Machine Learning Applied to X-Ray Spectra: Separating Stars in Orion Nebula Cluster from Active Galactic Nuclei in CDFS

Abstract

Abstract Modern X-ray telescopes have detected hundreds of thousands of X-ray sources in the universe. However, current methods to classify these sources using the X-ray data themselves suffer problems—detailed X-ray spectroscopy of individual sources is too time consuming, while hardness ratios often lack accuracy, and can be difficult to use effectively. These methods fail to use the power of X-ray CCD detectors to identify X-ray emission lines and distinguish line-dominated spectra (from chromospherically active stars, supernova remnants, etc.) from continuum-dominated ones (e.g., compact objects or active galactic nuclei, AGN). In this paper, we probe the use of artificial neural networks (ANN) in differentiating Chandra spectra of young stars in the Chandra Orion Ultradeep Project (COUP) survey from AGN in the Chandra Deep Field South (CDFS) survey. We use these surveys to generate 100,000 artificial spectra of stars and AGN, and train our ANN models to separate the two kinds of spectra.
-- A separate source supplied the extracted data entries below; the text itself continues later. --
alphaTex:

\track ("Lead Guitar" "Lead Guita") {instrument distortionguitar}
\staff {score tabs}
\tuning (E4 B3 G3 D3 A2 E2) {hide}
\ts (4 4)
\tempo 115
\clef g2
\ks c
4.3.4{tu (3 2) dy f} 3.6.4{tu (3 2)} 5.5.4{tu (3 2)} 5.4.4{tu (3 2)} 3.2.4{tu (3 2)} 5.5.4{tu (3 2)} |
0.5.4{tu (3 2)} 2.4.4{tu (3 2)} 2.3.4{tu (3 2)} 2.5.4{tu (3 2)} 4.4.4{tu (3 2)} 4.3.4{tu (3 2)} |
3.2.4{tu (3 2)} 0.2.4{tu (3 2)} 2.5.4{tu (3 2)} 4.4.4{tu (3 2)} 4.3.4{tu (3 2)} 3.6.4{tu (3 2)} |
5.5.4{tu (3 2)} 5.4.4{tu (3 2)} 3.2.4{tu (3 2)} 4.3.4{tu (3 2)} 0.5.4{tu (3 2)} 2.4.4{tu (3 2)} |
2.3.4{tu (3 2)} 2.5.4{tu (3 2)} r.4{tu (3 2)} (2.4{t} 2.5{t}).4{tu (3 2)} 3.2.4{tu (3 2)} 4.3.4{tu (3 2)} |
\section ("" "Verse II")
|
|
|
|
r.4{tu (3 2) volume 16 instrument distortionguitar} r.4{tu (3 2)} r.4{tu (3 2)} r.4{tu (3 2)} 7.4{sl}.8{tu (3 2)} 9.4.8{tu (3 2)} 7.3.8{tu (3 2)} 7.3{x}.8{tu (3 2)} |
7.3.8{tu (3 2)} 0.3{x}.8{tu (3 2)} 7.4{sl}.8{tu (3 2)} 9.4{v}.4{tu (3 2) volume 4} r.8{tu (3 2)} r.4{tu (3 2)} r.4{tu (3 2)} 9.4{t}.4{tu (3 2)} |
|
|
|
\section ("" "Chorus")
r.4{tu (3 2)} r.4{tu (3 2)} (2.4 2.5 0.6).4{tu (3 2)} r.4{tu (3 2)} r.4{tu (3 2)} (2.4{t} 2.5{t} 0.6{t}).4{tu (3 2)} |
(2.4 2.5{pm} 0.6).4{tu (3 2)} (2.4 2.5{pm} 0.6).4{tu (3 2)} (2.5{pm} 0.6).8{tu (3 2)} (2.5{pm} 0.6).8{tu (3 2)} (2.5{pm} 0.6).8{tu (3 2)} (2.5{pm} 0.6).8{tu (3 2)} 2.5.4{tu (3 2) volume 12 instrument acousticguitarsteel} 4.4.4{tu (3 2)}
We find that our methods reach an accuracy of ∼92% in classifying simulated spectra of moderate-brightness objects in typical exposures, but their performance decreases on the observed COUP and CDFS spectra (∼91%), due in large part to the relatively high background of these long-exposure data sets. We also investigate the performance of our methods with changing properties of the spectra such as the net source counts, the relative contribution of background, the absorption column of the sources, etc. We conclude that these methods have substantial promise for application to large X-ray surveys.